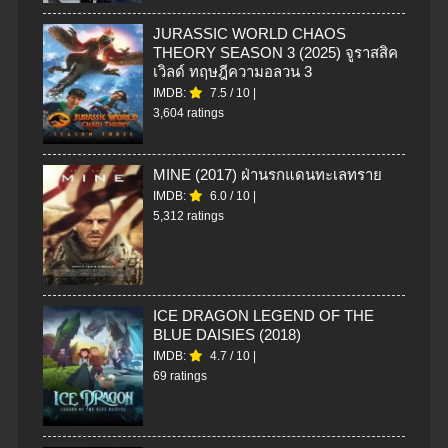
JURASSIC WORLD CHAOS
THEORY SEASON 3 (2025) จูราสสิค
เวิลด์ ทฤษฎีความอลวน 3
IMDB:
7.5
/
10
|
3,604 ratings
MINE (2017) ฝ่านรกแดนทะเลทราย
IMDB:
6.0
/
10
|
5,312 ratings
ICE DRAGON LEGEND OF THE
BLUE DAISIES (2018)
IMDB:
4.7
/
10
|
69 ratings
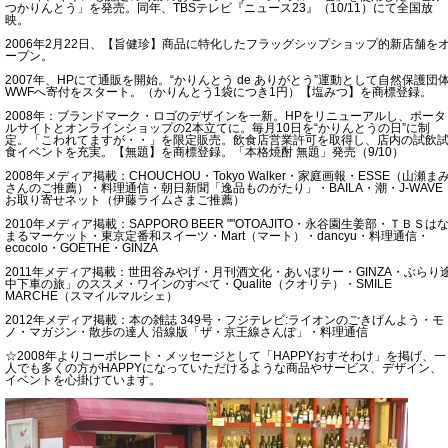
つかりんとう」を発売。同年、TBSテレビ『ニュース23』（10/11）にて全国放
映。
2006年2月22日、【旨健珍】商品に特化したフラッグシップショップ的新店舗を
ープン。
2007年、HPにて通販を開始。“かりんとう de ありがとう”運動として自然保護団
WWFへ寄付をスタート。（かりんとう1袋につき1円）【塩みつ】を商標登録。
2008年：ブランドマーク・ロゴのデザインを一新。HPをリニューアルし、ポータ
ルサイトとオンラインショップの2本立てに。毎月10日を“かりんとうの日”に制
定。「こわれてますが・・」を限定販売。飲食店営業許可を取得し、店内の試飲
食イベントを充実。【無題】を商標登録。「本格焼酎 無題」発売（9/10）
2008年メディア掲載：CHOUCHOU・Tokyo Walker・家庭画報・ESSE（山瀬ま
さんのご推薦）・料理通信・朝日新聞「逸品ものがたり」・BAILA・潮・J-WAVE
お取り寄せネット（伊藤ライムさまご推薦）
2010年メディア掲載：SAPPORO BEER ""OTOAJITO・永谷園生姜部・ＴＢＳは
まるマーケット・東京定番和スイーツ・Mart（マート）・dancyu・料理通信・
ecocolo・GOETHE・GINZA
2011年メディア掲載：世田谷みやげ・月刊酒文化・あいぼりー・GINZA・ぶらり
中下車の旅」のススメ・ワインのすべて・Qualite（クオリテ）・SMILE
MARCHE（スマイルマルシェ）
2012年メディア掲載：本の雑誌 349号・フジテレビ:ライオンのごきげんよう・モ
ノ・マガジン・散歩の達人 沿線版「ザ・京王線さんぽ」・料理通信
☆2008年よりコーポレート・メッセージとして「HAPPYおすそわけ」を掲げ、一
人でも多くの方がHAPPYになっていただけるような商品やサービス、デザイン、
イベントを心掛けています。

....

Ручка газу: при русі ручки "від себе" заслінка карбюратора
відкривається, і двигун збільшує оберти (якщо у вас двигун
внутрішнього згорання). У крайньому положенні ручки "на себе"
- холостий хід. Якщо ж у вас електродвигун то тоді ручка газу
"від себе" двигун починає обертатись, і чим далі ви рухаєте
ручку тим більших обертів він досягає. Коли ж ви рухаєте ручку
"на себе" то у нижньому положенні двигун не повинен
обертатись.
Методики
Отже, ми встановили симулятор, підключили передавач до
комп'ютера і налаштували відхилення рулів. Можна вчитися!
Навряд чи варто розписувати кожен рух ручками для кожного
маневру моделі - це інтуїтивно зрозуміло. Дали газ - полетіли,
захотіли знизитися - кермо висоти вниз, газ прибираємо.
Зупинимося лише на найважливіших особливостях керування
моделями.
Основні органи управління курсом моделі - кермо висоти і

....

Work to complete - Please copy out the listing from the line with "JURASSIC WORLD CHAOS" to the line with "イベントを心掛けています。", keeping every line unchanged and leaving out the pictures.

Reply to the exercise -
JURASSIC WORLD CHAOS
THEORY SEASON 3 (2025) จูราสสิค
เวิลด์ ทฤษฎีความอลวน 3
IMDB:
7.5
/
10
|
3,604 ratings
MINE (2017) ฝ่านรกแดนทะเลทราย
IMDB:
6.0
/
10
|
5,312 ratings
ICE DRAGON LEGEND OF THE
BLUE DAISIES (2018)
IMDB:
4.7
/
10
|
69 ratings
つかりんとう」を発売。同年、TBSテレビ『ニュース23』（10/11）にて全国放
映。
2006年2月22日、【旨健珍】商品に特化したフラッグシップショップ的新店舗を
ープン。
2007年、HPにて通販を開始。“かりんとう de ありがとう”運動として自然保護団
WWFへ寄付をスタート。（かりんとう1袋につき1円）【塩みつ】を商標登録。
2008年：ブランドマーク・ロゴのデザインを一新。HPをリニューアルし、ポータ
ルサイトとオンラインショップの2本立てに。毎月10日を“かりんとうの日”に制
定。「こわれてますが・・」を限定販売。飲食店営業許可を取得し、店内の試飲
食イベントを充実。【無題】を商標登録。「本格焼酎 無題」発売（9/10）
2008年メディア掲載：CHOUCHOU・Tokyo Walker・家庭画報・ESSE（山瀬ま
さんのご推薦）・料理通信・朝日新聞「逸品ものがたり」・BAILA・潮・J-WAVE
お取り寄せネット（伊藤ライムさまご推薦）
2010年メディア掲載：SAPPORO BEER ""OTOAJITO・永谷園生姜部・ＴＢＳは
まるマーケット・東京定番和スイーツ・Mart（マート）・dancyu・料理通信・
ecocolo・GOETHE・GINZA
2011年メディア掲載：世田谷みやげ・月刊酒文化・あいぼりー・GINZA・ぶらり
中下車の旅」のススメ・ワインのすべて・Qualite（クオリテ）・SMILE
MARCHE（スマイルマルシェ）
2012年メディア掲載：本の雑誌 349号・フジテレビ:ライオンのごきげんよう・モ
ノ・マガジン・散歩の達人 沿線版「ザ・京王線さんぽ」・料理通信
☆2008年よりコーポレート・メッセージとして「HAPPYおすそわけ」を掲げ、一
人でも多くの方がHAPPYになっていただけるような商品やサービス、デザイン、
イベントを心掛けています。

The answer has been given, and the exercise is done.